As a first approximation, this is how much money it would cost to buy all the shares. You’d pay $SHARE_PRICE for each share and then own the entire company. Therefore the concept is a decent measure for what the market has decided the company as a whole is worth.

A company with 10x the market cap of a competitor is considered 10x bigger, because it would take about 10x as many dollars to acquire.

I say “first approximation” because if you actually tried to buy all the shares on the open market, then increased demand would drive the price up, and not everyone would want to sell right away. In an acquisition, the acquirer offers a deal where all shareholders get, say, 1.25x the current share price, but only if all shareholders sell all their stock. And the board of directors of the company being acquired can compel all shareholders to do so, if that’s in the best interest of the shareholders.

1 comments

I understand how valuations work but I guess where I'm confused is that people on HN seem to conflate market value with size or even revenue.

After some googling it seems that my intuition about the relevance of stock prices is mostly right:

https://eu.usatoday.com/story/money/columnist/krantz/2012/10...

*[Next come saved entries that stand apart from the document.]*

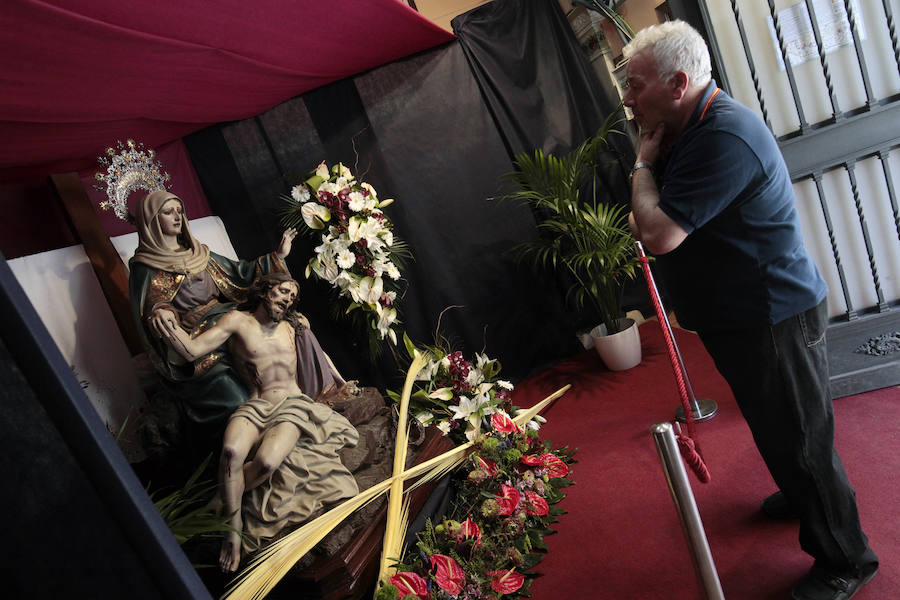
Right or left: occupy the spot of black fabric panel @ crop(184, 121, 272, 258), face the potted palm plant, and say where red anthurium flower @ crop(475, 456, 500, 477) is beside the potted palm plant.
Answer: right

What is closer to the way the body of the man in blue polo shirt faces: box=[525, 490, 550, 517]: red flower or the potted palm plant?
the red flower

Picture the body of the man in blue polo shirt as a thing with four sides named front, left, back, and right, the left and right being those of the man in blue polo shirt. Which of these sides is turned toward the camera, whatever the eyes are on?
left

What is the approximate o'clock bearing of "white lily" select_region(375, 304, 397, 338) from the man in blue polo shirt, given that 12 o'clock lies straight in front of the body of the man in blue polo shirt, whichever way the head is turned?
The white lily is roughly at 1 o'clock from the man in blue polo shirt.

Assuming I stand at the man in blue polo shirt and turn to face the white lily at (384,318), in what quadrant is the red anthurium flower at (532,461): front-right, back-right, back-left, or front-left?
front-left

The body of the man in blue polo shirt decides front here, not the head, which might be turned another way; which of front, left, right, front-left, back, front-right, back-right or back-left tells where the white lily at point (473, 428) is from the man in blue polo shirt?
front

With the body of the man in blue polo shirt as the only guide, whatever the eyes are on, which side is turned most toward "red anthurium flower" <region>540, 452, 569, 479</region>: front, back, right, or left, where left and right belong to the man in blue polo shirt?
front

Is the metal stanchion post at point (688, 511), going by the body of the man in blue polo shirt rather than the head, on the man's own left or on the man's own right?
on the man's own left

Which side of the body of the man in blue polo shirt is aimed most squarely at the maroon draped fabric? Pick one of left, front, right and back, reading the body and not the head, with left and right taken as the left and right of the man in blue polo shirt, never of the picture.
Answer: front

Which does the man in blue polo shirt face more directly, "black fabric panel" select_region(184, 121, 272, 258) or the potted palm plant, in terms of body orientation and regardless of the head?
the black fabric panel

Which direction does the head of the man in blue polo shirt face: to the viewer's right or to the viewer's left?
to the viewer's left
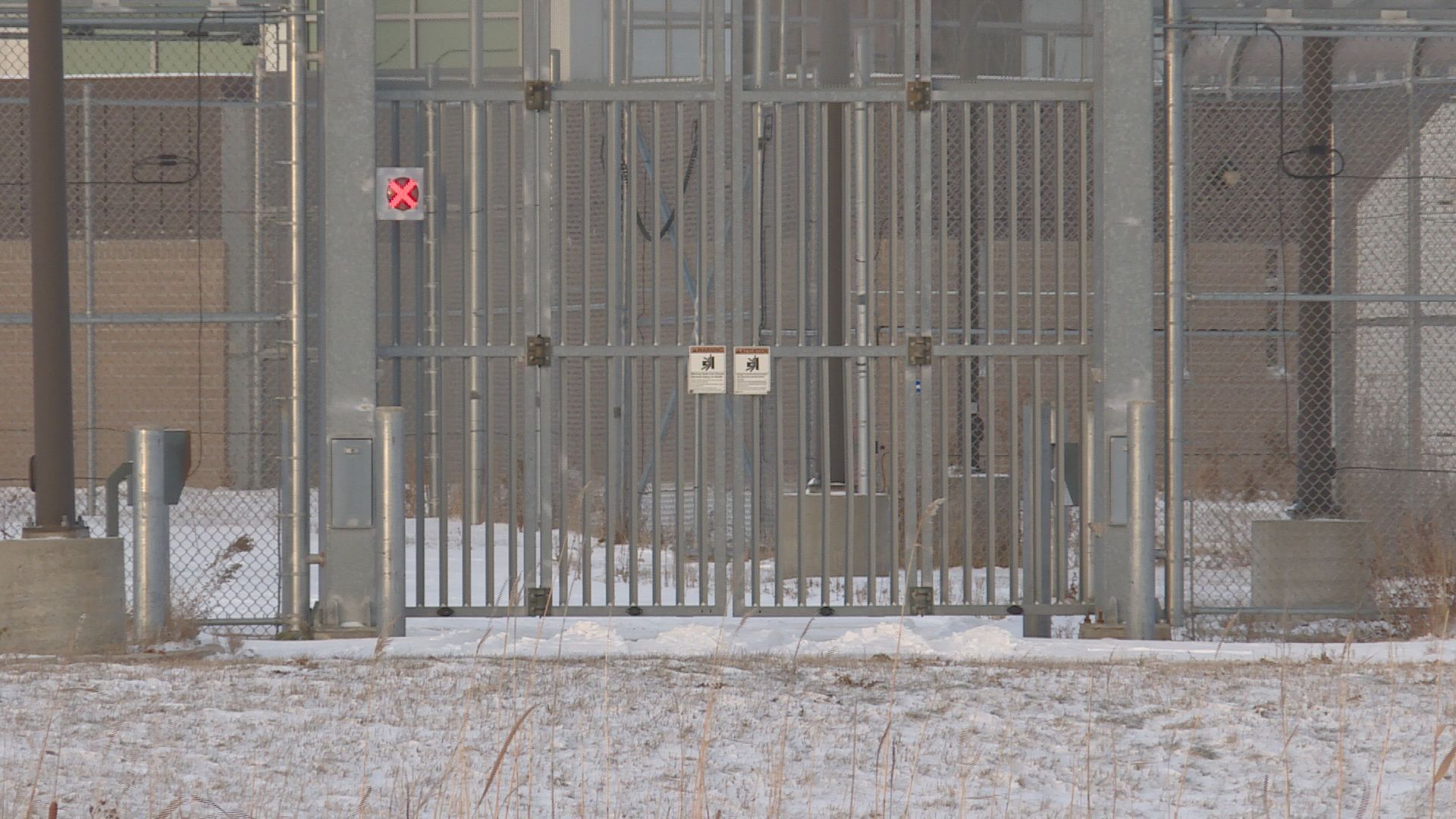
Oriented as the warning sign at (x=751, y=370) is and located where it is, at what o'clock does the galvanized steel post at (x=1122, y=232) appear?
The galvanized steel post is roughly at 9 o'clock from the warning sign.

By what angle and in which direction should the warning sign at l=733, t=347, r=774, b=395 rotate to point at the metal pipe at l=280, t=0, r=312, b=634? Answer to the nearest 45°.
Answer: approximately 90° to its right

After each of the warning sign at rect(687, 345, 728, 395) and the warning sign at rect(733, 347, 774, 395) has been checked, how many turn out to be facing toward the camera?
2

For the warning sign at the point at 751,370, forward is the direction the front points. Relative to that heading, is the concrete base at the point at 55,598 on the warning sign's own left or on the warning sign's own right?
on the warning sign's own right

> If the stock price falls, these investors lose money, not the company.

The stock price is entirely speculative and detached from the company's actual performance. At best it's informed by a perception of the company's performance and an expectation of how the stock price might change in the future in reaction to the company's future performance.

While shares will be worthless if the company goes bankrupt, the company won't be directly affected if the stock market plummets -- except in situations where (additional) stock can be used as a currency in lieu of actual cash, like buying out competitors.

So to answer my own question: market cap (but mostly share price really) is only a measure of company size in so far as it indicates how much money the company could generate by selling additional shares. It doesn't provide any indication of how well the company is doing financially, how many employees it has, how much market share it serves or any other measure of size BUT generally people are willing to pay more for shares of companies that are likely to grow or at least outperform their competitors in the short term.

EDIT: In other words, yes, an overhyped two man operation running at a financial loss could end up with a massive market cap but in practice it's unlikely to happen because hype rarely works that well.